Digital media and online platforms, once celebrated as a democratic good for giving voice and
representation to those excluded from the public sphere and from political processes, have increasingly
come under scrutiny for how they can also intensify social and economic inequality, amplify political
divisions, lower the character of our civic discourse, and even undermine democracy. Like other
technologies before them, digital media are profoundly political -- they are developed, shaped, and used
according to specific social, political, geographic and economic conditions. At the same time, digital media
are powerful sociotechnical agents which reshape publics, politics and the governance of society. At the
end of this class, students should understand and critically engage with this reciprocal relationship between
media and politics, including the central debates, controversies and issues that shape the contemporary
digital landscape. Students will be trained to present, comment and write critically about the power, politics
and governance of digital media.
COMS 497 (CRN 16588) (3 credits)
Independent Study
Instructor approval required
Independent Study - Instructor approval required
COMS 500 (CRN 19536) (3 credits)
Special Topics: Cities, Data, Rights
Jhessica Reia
Thursday, 2:35 PM-5:25 PM
Arts W-220
This course discusses the multi-faceted power relations embedded in our contemporary cities, drawing from Urban Communication research and public interest advocacy. From the “city as medium” to the “media city”, data governance to the dystopian smart city, these reflections are intended to present a critical analysis of smartness, new media, regulatory frameworks, and urban public policies. The increasing number of people living in urban areas, the emergence of megacities, and the challenges of fighting the climate crisis highlight the importance of an interdisciplinary approach to cities and data/information. The course is divided into three overlapping sections: cities (concepts, history, controversies), data (technologies across time, from rudimentary tools to the data-centric society), and rights (regulations, the right to the city, social justice). We will use various materials during the course, such as academic literature, reports, policy papers, laws, photography, films & data analyses.

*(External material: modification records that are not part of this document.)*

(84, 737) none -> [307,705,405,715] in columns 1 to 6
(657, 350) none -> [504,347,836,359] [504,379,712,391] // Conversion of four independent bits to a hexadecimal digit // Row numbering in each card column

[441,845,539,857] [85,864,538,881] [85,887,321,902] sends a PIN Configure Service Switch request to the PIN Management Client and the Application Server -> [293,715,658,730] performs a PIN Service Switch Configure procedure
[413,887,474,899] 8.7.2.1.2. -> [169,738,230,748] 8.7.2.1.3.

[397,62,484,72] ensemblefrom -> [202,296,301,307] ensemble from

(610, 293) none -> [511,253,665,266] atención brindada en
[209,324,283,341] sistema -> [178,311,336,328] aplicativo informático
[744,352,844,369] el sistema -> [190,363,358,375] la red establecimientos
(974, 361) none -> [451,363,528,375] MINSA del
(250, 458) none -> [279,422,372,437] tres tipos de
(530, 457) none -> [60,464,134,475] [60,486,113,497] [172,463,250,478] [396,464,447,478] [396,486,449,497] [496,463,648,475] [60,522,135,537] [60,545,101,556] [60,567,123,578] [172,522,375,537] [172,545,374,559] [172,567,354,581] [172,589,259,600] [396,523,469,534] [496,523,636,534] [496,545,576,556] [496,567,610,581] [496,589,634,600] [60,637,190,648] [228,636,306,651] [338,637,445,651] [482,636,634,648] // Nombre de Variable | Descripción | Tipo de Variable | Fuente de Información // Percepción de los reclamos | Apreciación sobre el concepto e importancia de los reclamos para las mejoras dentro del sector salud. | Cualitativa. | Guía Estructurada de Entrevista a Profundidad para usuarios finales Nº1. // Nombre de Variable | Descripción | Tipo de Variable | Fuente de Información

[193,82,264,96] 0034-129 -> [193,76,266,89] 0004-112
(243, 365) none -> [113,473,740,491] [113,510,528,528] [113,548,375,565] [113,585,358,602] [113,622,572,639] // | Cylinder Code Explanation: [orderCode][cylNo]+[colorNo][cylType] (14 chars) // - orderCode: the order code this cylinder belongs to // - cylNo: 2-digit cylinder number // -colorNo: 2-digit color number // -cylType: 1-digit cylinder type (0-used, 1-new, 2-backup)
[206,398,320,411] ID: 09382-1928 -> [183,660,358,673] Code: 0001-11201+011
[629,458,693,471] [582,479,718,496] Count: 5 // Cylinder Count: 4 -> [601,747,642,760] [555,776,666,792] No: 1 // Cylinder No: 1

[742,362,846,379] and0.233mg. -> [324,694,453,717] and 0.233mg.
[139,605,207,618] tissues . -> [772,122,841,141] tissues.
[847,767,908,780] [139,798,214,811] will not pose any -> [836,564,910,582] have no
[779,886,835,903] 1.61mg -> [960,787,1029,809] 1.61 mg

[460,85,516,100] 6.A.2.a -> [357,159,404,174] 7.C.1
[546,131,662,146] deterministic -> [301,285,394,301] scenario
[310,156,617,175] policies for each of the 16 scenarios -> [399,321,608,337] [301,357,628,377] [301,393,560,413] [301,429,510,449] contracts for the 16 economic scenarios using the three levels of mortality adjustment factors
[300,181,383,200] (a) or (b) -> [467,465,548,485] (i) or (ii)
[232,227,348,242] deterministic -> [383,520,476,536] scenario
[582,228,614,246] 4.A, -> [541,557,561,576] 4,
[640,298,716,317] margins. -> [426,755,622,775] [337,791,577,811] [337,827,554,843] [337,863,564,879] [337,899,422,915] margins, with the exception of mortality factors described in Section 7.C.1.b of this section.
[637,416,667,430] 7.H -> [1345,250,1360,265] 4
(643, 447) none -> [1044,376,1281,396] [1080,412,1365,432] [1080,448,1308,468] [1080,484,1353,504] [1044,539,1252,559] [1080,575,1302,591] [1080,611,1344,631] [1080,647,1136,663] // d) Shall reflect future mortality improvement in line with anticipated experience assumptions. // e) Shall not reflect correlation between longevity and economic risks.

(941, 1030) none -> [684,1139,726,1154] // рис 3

COMS 501 (CRN 21462) (3 credits)
Special Topics in Communication Studies 2 - Hackers: the Class
Prof. Gabriella Coleman
Tuesday, 2:35 PM-5:25 PM
Arts W-220
This course examines computer hackers to interrogate not only the ethics and technical practices of hacking, but to examine more broadly how hackers and hacking have transformed the politics of computing and the Internet more generally. We will examine how hacker values are realized and constituted by different legal, technical, and ethical activities of computer hacking—for example, free software production, cyberactivism and hacktivism, cryptography, and the prankish games of hacker underground. We will pay close attention to how ethical principles are variably represented and thought of by hackers, journalists, and academics and we will use the example of hacking to address various topics on law, order, and politics on the Internet such as: free speech and censorship, privacy, security, surveillance, and intellectual property law. We will pair empirical readings on hackers with more theoretical text or other material on digital media to probe the ethics and politics of hacking.